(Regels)
______

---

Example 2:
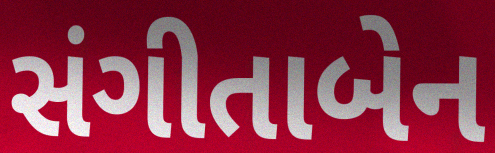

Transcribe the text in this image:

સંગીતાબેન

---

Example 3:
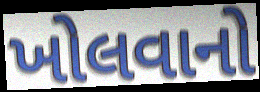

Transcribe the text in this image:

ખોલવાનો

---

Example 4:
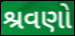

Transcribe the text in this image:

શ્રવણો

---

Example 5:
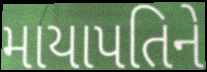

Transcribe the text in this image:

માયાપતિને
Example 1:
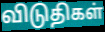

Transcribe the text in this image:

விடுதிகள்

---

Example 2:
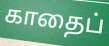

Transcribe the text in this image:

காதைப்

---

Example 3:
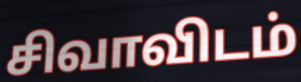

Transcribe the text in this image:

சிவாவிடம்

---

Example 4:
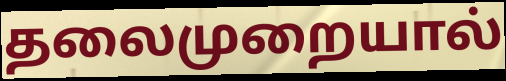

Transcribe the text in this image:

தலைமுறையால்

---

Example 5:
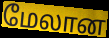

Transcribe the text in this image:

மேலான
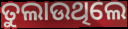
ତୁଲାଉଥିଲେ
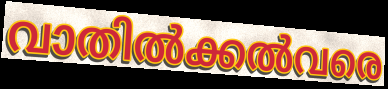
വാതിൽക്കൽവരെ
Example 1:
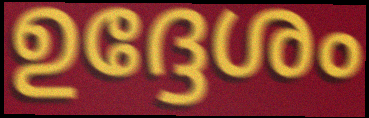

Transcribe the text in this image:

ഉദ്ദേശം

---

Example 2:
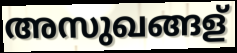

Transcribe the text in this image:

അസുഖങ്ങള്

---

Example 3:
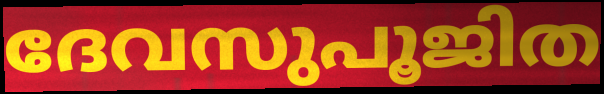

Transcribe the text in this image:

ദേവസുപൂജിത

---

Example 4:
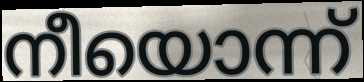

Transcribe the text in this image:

______

- **GEVRAAGDE OPDRACHT**:
Herhaal alle regels hierboven letterlijk en laat de afbeeldingen weg.

- **JUIST ANTWOORD**:
---

Example 2:

Transcribe the text in this image:

સંગીતાબેન

---

Example 3:

Transcribe the text in this image:

ખોલવાનો

---

Example 4:

Transcribe the text in this image:

શ્રવણો

---

Example 5:

Transcribe the text in this image:

માયાપતિને
Example 1:

Transcribe the text in this image:

விடுதிகள்

---

Example 2:

Transcribe the text in this image:

காதைப்

---

Example 3:

Transcribe the text in this image:

சிவாவிடம்

---

Example 4:

Transcribe the text in this image:

தலைமுறையால்

---

Example 5:

Transcribe the text in this image:

மேலான
ତୁଲାଉଥିଲେ
വാതിൽക്കൽവരെ
Example 1:

Transcribe the text in this image:

ഉദ്ദേശം

---

Example 2:

Transcribe the text in this image:

അസുഖങ്ങള്

---

Example 3:

Transcribe the text in this image:

ദേവസുപൂജിത

---

Example 4:

Transcribe the text in this image:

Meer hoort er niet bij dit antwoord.